• Text section
I agree, however I am not sure if renaming to Radix-64 is more clear. It seems that this term is also used by some conversion algorithm. My proposal for the documentation is therefore:

  • mention that the conversion algorithm does not follow the Base64 encoding from RFC4648
  • provide some information how you can make use of the Base64 encoding (in case you do not want to deal with conversion yourself).

We may also should highlight the fact that the GUID is 128-bit number where you cannot add missing bits/bytes to the end.

The revised version from Moult sounds good and hopefully helps to avoid missinterpretation.

I am OK with either @mweise or @tauscher’s suggestions. Both are correct. Maybe a link to the Groovy implementation can be added too to help Java folks, since currently we only have a C# and Python link.

I definitely agree that it should be made explicit that the conversion does not follow the standard base64 encoding from RFC4648.

@mweise, as you represent the MSG, it is appropriate for you to make a decision on the final wording :slight_smile:

Bump - would be good to fix this issue, it is rather trivial to fix.

In addition, the Implementer Agreements page has many broken links (the top few work, but as you scroll to the bottom, many links are broken). It would be good to fix this :slight_smile:

Someone needs to type up a “final and clean” version and let me know what existing text is being deprecated. Then send it to technical@buildingsmart.org. Ideally, it is from @mweise @TLiebich or another MSG member who has conferred with the rest of the MSG.

I have fixed the IA list (there weren’t that many, maybe 3). Thanks for catching though, @Moult. I just put it up last night, but have not made a public notice yet. There is still some QA/QC to do, and maybe adding some agreements I don’t know about, but it should be a good enough reference for now. If anyone sees any other issues, please note it here: https://forums.buildingsmart.org/c/site-feedback/

@jwouellette Thanks! I still see broken links, though, for example CV-2x3-149. It looks like any link which links to a “page*.html” page is broken. Can you confirm?

Oy… you are right. Far worse than I thought. The fixes have been made.

The offending authoring tool will be tried, summarily sentenced, taken out back and shot. Leave it to me to trust a piece of software to try to automatically catch user… oversights… ;-}P>

1 Like

(Dataset items)
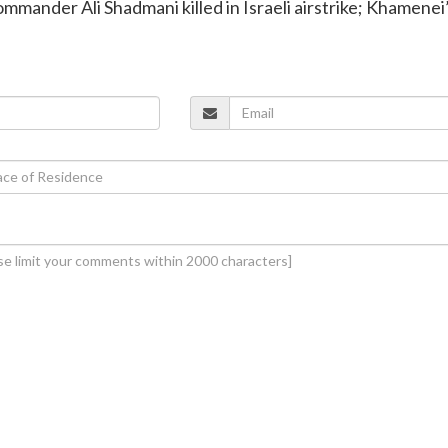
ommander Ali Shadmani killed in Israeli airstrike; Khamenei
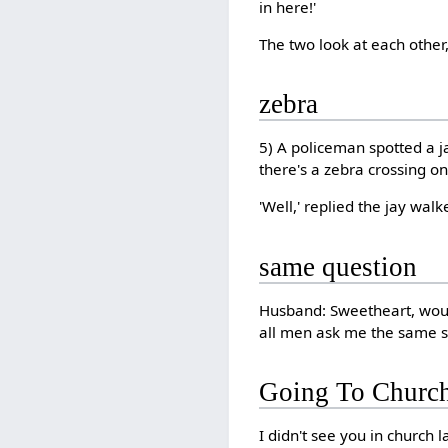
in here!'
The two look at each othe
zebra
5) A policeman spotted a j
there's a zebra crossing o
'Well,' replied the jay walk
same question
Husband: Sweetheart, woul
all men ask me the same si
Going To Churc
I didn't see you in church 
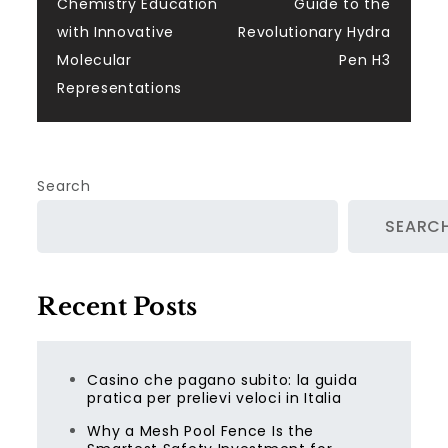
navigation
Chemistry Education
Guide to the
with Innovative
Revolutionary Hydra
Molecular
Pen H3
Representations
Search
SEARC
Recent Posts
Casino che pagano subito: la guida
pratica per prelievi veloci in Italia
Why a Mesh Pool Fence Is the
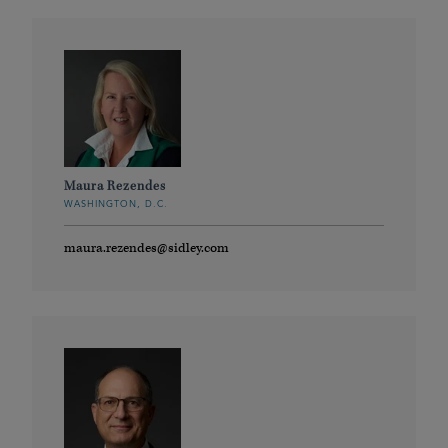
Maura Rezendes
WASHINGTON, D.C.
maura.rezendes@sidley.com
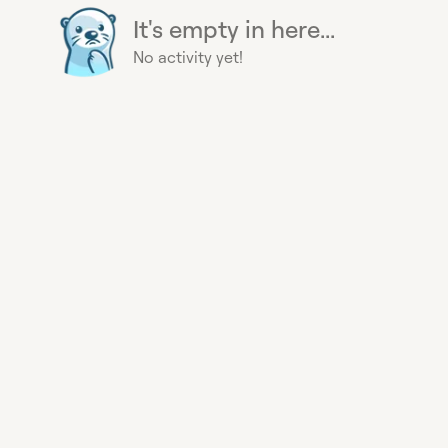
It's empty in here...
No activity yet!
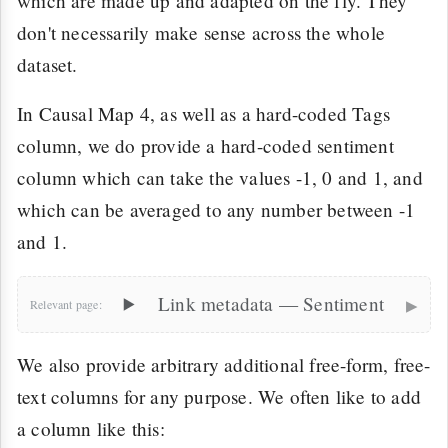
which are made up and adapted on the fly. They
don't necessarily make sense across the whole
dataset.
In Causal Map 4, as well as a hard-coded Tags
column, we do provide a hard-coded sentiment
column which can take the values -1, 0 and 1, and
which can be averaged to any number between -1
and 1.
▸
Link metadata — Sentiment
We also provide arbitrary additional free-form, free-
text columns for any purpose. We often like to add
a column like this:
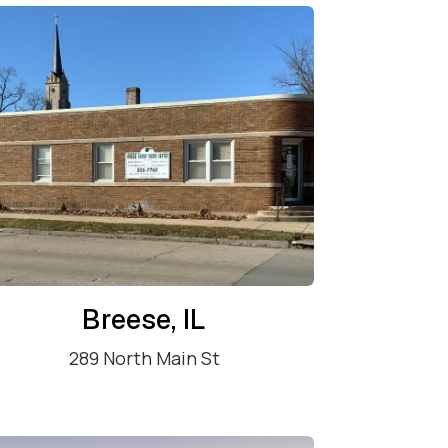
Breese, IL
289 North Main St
---
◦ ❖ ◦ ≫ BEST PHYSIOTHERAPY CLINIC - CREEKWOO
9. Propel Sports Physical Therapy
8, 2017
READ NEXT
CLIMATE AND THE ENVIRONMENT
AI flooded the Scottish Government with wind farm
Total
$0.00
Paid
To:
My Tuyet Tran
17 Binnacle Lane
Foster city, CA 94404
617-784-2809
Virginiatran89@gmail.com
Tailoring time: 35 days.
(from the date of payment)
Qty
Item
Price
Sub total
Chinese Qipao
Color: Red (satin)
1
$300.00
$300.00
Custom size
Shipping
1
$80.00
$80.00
* * *
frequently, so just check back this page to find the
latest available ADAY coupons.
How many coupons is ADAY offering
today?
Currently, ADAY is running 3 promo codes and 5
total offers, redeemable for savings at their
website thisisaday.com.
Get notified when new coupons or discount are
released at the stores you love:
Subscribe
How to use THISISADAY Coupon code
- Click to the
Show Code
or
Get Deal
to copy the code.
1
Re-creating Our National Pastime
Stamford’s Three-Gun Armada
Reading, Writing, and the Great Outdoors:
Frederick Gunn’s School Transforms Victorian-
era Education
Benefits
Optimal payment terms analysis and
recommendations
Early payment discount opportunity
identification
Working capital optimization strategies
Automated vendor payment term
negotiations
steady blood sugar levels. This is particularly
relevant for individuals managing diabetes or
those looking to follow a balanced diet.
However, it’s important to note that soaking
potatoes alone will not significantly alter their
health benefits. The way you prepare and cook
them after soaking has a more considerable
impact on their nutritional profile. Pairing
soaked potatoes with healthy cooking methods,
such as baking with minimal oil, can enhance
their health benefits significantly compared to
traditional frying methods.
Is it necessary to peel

• Brief 1
Decide whether each statement agrees with the forum thread, and answer yes or no for each, quoting the deciding words: (a) The conversion algorithm follows the Base64 encoding from RFC4648. (b) Links are currently available for C# and Python. (c) The final wording is to be sent to technical@buildingsmart.org.
• Brief 2
Echo the part of the forum thread that begins at the words "I agree, however" and stops after "to the end.".

• Written solution 1
(a) No: "mention that the conversion algorithm does not follow the Base64 encoding from RFC4648"
(b) Yes: "since currently we only have a C# and Python link"
(c) Yes: "Then send it to technical@buildingsmart.org."

• Written solution 2
I agree, however I am not sure if renaming to Radix-64 is more clear. It seems that this term is also used by some conversion algorithm. My proposal for the documentation is therefore:

  • mention that the conversion algorithm does not follow the Base64 encoding from RFC4648
  • provide some information how you can make use of the Base64 encoding (in case you do not want to deal with conversion yourself).

We may also should highlight the fact that the GUID is 128-bit number where you cannot add missing bits/bytes to the end.